Type of Paper: Review
Title: The replication fork: understanding the eukaryotic DNA replication machinery and the challenges to genome duplication
Authors: Adam R. Leman and Eishi Noguchi *
Affiliation: Drexel University College of Medicine, Philadelphia, PA 19102, USA; E-Mail: eishi.noguchi@drexelmed.edu
Abstract: Eukaryotic cells must accurately and efficiently duplicate their genomes during each round of the cell cycle. Multiple linear chromosomes, an abundance of regulatory elements, and chromosome packaging are all challenges that eukaryotic DNA replication machinery must successfully overcome. The DNA replication machinery, the “replisome” complex, is composed of many specialized proteins with functions in supporting replication by DNA polymerases. Efficient replisome progression relies on tight coordination between the various factors of the replisome. Further, DNA replication progression must occur even on less than ideal templates at various genomic loci. Here, we describe the functions of the major replisome components, as well as some of the obstacles to efficient DNA replication that they confront. Together, this review summarizes current understanding of the vastly complicated task of replicating eukaryotic DNA.

Type of Paper: Review
Title: Molecular Mechanisms of DNA Replication Checkpoint Cctivation
Authors: Bénedicte Recolin, Siem Van der Laan and Domenico Maiorano
Affiliation: Genome Surveillance and Stability Laboratory, Institute of Human Genetics (IGH), CNRS - UPR 1142, 141 rue de la Cardonille, 34396 MONTPELLIER Cedex 5, France; E-Mail: Domenico.Maiorano@igh.cnrs.fr
Abstract: DNA synthesis is coupled to cell cycle progression.
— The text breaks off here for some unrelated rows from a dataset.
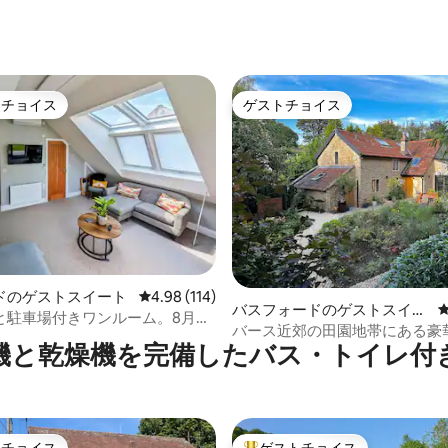
トチョイス
ゲストチョイス
ゲストチョイスです。
ゲストチョイス
ドのゲストスイート
レビュー114件、5つ星中4.98つ星の平均評価
4.98 (114)
中4.91つ星の平均評価
バスフォードのゲストスイー
と駐車場付きワンルーム。8月～
ト
バース近郊の田園地帯にある豪
設工事
機と乾燥機を完備したバス・トイレ付
トチョイス
ゲストチョイス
Progression of the replication fork during S-phase is monitored by a feedback mechanism known as S-phase checkpoint. This signalling pathway ensures that DNA synthesis has been completed once and only once in S-phase, before entering cell division. Failure to activate this checkpoint in response to inhibition of DNA synthesis (under replication) or to abnormal replication (over replication), results in chromosome fragmentation, aneuploidy and genomic instability. In this review we will describe the molecular determinants of the S-phase checkpoint in eukaryotic cells and discuss current model of activation of this signalling pathway.